Collected data entries
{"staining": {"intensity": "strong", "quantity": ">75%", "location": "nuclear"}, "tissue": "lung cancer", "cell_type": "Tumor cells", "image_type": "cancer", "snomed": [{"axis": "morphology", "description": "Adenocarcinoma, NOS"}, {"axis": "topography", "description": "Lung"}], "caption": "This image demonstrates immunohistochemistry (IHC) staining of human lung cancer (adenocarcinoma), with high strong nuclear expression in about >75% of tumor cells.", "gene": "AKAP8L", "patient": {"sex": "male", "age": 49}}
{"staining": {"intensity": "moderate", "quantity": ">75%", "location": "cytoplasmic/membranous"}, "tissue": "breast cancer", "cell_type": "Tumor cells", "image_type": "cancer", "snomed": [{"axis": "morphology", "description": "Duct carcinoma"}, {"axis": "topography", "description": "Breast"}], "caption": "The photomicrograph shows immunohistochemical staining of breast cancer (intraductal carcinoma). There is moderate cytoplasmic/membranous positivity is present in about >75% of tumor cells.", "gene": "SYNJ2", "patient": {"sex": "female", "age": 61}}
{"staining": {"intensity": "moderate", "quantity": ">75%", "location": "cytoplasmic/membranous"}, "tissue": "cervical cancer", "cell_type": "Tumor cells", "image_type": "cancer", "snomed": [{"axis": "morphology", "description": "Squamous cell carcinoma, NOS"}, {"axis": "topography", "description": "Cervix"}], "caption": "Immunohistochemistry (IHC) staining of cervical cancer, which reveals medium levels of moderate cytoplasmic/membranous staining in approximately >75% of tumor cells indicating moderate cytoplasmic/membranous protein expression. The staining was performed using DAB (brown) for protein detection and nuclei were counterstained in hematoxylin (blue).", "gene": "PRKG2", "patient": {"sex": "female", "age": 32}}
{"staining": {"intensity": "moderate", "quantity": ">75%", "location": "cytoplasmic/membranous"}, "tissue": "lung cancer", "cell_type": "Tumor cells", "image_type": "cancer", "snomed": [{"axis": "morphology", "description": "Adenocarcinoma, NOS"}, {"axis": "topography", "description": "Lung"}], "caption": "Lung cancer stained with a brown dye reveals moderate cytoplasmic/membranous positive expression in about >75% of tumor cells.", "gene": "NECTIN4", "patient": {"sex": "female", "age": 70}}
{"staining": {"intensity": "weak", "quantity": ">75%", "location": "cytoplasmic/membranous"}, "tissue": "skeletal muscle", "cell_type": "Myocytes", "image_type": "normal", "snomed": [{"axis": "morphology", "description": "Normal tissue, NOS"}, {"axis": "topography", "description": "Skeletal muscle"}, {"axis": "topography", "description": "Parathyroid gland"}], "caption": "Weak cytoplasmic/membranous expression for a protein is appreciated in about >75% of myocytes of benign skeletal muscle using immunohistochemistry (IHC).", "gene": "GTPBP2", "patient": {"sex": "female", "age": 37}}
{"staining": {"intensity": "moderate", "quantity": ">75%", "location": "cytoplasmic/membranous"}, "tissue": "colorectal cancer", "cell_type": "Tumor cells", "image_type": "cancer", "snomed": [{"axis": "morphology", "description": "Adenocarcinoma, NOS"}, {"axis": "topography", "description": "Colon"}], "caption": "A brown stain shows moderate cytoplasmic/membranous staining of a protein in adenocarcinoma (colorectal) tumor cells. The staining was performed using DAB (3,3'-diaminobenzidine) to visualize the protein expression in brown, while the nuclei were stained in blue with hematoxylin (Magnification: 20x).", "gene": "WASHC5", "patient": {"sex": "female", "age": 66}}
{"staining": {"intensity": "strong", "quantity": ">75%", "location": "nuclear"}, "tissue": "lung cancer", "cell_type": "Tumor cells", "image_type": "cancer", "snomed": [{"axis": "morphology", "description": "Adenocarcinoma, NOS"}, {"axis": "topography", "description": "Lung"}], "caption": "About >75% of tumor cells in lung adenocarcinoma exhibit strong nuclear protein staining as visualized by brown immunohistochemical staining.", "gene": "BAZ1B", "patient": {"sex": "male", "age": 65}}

WORK TO COMPLETE: Write out every entry again, exactly as it appears.

THE ANSWER:
{"staining": {"intensity": "strong", "quantity": ">75%", "location": "nuclear"}, "tissue": "lung cancer", "cell_type": "Tumor cells", "image_type": "cancer", "snomed": [{"axis": "morphology", "description": "Adenocarcinoma, NOS"}, {"axis": "topography", "description": "Lung"}], "caption": "This image demonstrates immunohistochemistry (IHC) staining of human lung cancer (adenocarcinoma), with high strong nuclear expression in about >75% of tumor cells.", "gene": "AKAP8L", "patient": {"sex": "male", "age": 49}}
{"staining": {"intensity": "moderate", "quantity": ">75%", "location": "cytoplasmic/membranous"}, "tissue": "breast cancer", "cell_type": "Tumor cells", "image_type": "cancer", "snomed": [{"axis": "morphology", "description": "Duct carcinoma"}, {"axis": "topography", "description": "Breast"}], "caption": "The photomicrograph shows immunohistochemical staining of breast cancer (intraductal carcinoma). There is moderate cytoplasmic/membranous positivity is present in about >75% of tumor cells.", "gene": "SYNJ2", "patient": {"sex": "female", "age": 61}}
{"staining": {"intensity": "moderate", "quantity": ">75%", "location": "cytoplasmic/membranous"}, "tissue": "cervical cancer", "cell_type": "Tumor cells", "image_type": "cancer", "snomed": [{"axis": "morphology", "description": "Squamous cell carcinoma, NOS"}, {"axis": "topography", "description": "Cervix"}], "caption": "Immunohistochemistry (IHC) staining of cervical cancer, which reveals medium levels of moderate cytoplasmic/membranous staining in approximately >75% of tumor cells indicating moderate cytoplasmic/membranous protein expression. The staining was performed using DAB (brown) for protein detection and nuclei were counterstained in hematoxylin (blue).", "gene": "PRKG2", "patient": {"sex": "female", "age": 32}}
{"staining": {"intensity": "moderate", "quantity": ">75%", "location": "cytoplasmic/membranous"}, "tissue": "lung cancer", "cell_type": "Tumor cells", "image_type": "cancer", "snomed": [{"axis": "morphology", "description": "Adenocarcinoma, NOS"}, {"axis": "topography", "description": "Lung"}], "caption": "Lung cancer stained with a brown dye reveals moderate cytoplasmic/membranous positive expression in about >75% of tumor cells.", "gene": "NECTIN4", "patient": {"sex": "female", "age": 70}}
{"staining": {"intensity": "weak", "quantity": ">75%", "location": "cytoplasmic/membranous"}, "tissue": "skeletal muscle", "cell_type": "Myocytes", "image_type": "normal", "snomed": [{"axis": "morphology", "description": "Normal tissue, NOS"}, {"axis": "topography", "description": "Skeletal muscle"}, {"axis": "topography", "description": "Parathyroid gland"}], "caption": "Weak cytoplasmic/membranous expression for a protein is appreciated in about >75% of myocytes of benign skeletal muscle using immunohistochemistry (IHC).", "gene": "GTPBP2", "patient": {"sex": "female", "age": 37}}
{"staining": {"intensity": "moderate", "quantity": ">75%", "location": "cytoplasmic/membranous"}, "tissue": "colorectal cancer", "cell_type": "Tumor cells", "image_type": "cancer", "snomed": [{"axis": "morphology", "description": "Adenocarcinoma, NOS"}, {"axis": "topography", "description": "Colon"}], "caption": "A brown stain shows moderate cytoplasmic/membranous staining of a protein in adenocarcinoma (colorectal) tumor cells. The staining was performed using DAB (3,3'-diaminobenzidine) to visualize the protein expression in brown, while the nuclei were stained in blue with hematoxylin (Magnification: 20x).", "gene": "WASHC5", "patient": {"sex": "female", "age": 66}}
{"staining": {"intensity": "strong", "quantity": ">75%", "location": "nuclear"}, "tissue": "lung cancer", "cell_type": "Tumor cells", "image_type": "cancer", "snomed": [{"axis": "morphology", "description": "Adenocarcinoma, NOS"}, {"axis": "topography", "description": "Lung"}], "caption": "About >75% of tumor cells in lung adenocarcinoma exhibit strong nuclear protein staining as visualized by brown immunohistochemical staining.", "gene": "BAZ1B", "patient": {"sex": "male", "age": 65}}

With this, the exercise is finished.